Before the ASPC’s studbook went live in the early 2000s, registry employees spent nearly three years inputting old records.
As I said, introduce humans and you introduce human error. There are mistakes here and there in the ASPC’s electronic studbook. No big deal some might say. History buffs, however, say something different.
For many years, the ASPC has offered a list of Congress Champions through the years by printing the history annually in the official publication. In 2011, staff opted to re-do the champions list rather than use the electronic file that was readily available on the former computer system. When the list got retyped, all references to farms in relation to ownership were removed. Ownership on the list is now cited only in terms of what appears in electronic registration records, which means only individual names. No consideration was given to how winners might have been handled or promoted over the years by their people. Goodbye farms, good bye long-term historical importance. One example is the change to how the ownership is listed for Kilbro’s Willie Doo. When I asked a member of the Kildow family if the change was cool or if it sucked, the response? It sucked. There is no credit for the three-way partnership that existed for years and that used to be noted on the old list.

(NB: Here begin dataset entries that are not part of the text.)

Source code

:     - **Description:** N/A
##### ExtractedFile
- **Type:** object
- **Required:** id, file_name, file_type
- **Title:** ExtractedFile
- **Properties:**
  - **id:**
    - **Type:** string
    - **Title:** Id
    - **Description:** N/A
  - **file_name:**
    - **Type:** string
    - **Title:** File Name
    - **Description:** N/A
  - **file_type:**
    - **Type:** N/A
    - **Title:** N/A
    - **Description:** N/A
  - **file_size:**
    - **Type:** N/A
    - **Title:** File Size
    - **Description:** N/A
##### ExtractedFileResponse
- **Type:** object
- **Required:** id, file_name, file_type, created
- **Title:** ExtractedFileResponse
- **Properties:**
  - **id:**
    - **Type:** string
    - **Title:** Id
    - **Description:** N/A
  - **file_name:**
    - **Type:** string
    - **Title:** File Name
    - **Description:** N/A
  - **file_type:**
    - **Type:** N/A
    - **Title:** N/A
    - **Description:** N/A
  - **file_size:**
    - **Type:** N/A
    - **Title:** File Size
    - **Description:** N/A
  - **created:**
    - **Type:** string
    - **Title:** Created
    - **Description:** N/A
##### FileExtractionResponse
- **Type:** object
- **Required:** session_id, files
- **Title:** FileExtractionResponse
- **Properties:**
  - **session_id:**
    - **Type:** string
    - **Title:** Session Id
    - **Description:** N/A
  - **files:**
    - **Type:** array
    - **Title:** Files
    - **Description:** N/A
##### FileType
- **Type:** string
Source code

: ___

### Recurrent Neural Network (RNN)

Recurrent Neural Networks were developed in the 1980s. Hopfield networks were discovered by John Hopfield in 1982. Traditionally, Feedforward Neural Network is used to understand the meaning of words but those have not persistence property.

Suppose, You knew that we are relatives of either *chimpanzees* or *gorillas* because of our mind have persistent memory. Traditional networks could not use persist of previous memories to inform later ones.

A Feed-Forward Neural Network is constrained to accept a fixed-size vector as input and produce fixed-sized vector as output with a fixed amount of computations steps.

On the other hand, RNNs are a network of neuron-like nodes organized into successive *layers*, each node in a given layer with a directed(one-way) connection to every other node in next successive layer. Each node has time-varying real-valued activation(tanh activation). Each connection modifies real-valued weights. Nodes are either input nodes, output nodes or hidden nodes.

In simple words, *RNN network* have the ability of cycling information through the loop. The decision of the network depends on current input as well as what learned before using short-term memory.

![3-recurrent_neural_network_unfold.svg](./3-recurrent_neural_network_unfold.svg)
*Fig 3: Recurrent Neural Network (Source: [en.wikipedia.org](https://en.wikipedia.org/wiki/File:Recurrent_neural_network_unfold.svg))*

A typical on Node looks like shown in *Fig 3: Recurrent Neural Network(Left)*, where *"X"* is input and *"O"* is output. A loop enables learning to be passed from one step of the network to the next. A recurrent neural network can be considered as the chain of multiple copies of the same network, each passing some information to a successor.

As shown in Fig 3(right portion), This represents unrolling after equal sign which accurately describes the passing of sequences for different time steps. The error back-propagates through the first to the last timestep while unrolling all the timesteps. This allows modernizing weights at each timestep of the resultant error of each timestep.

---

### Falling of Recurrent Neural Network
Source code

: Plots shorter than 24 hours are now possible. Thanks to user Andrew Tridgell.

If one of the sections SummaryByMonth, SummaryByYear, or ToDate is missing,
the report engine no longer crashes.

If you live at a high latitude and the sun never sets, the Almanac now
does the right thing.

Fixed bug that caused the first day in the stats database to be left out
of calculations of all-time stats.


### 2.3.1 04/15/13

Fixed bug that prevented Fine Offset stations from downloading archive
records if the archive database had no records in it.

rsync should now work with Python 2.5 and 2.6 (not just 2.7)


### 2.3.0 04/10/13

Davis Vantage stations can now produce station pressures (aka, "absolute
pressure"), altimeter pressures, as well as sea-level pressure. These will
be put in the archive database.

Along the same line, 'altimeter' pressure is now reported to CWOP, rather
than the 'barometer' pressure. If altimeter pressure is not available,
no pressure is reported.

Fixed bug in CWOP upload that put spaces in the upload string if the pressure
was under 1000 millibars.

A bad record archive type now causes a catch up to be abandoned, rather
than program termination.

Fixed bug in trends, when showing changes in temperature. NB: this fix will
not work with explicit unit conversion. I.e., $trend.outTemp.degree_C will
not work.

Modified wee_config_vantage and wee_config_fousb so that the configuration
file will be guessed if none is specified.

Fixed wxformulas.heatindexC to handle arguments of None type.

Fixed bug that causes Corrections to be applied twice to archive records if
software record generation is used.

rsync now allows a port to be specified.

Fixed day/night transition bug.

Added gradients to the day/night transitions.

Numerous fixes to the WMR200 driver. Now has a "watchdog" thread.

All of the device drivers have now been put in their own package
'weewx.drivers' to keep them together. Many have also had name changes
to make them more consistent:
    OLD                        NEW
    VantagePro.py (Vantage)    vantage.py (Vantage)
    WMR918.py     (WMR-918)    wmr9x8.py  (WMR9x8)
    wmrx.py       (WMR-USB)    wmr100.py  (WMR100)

Changes like that aren’t the only concern. Along with that? Hello errors that were introduced when humans mis-entered old information. Also, the digitized records of old registration work failed to include old lease info in many, if not most, instances, because records on old leases weren’t very well kept. So, the database ... while official looking ... may not be quite so historically accurate after all.
In 1981 Betty and Woody Thompson were thrilled to own the Grand Champion Mare, Over. Printed show results following that Congress reflect Betty & Woody as Popular’s owners. The ad the Thomspons purchased and placed in the Congress issue of The Pony Journal promotes THEIR grand champion mare, Popular Demand. The Congress highlights article written by ASPC staff in 1981 recognized Betty and Woody. For 30 years, the Thompson's, in some form, were listed as Popular’s owners on the historical list
Woody Thompson passed away in 1987. His daughter opted to keep three ponies out of all the ponies running in Woody’s pastures in Oaktown, IN. One of those three was Popular Demand.
I’m pretty sure LIbby would be shocked to know that, after 30 years, the ASPC’s “official” list of Congress champions now gives someone else credit for owning Popular Demand. Someone else’s name is in the database; therefore, it MUST be right. Of course, if you REALLY look at the studbook, Popular’s listing isn’t complete. Her registration would have been historical in terms of the creation of ASPC’s electronic database. That means her listing was one entered by hand by an employee ... an employee who was just doing a job ... an employee who had never been to a Congress.... and employee who had never met C. Elwood Thompson... an employee who never saw the pride Woody took in having Popular & So Easy on his farm for years after their Congress wins ... an employee who never saw what having Popular Demand, Kojack & So Easy to Love meant to Woody’s daughter.
Some people talk a good game about history meaning something, but their actions continually and consistently fail to bear that out. Sadly, not many beyond me seem to care. It’s just an old champions list.
I have champions on that list. What if other errors are introduced in the future? Who will stick up for me? For my farm? For my ponies? I hope someone will. I’m going to for Woody. After all the years of riding in his pick-up through the hilly pastures in southern Indiana and then drinking Coca Cola from glass bottles when the pony viewing was done ... I think I owe him that. Ownership in an individual name might be easy; it might be legal; it might be P.C. It doesn’t necessarily make it right. And it’s definitely not right when the records are flat out wrong.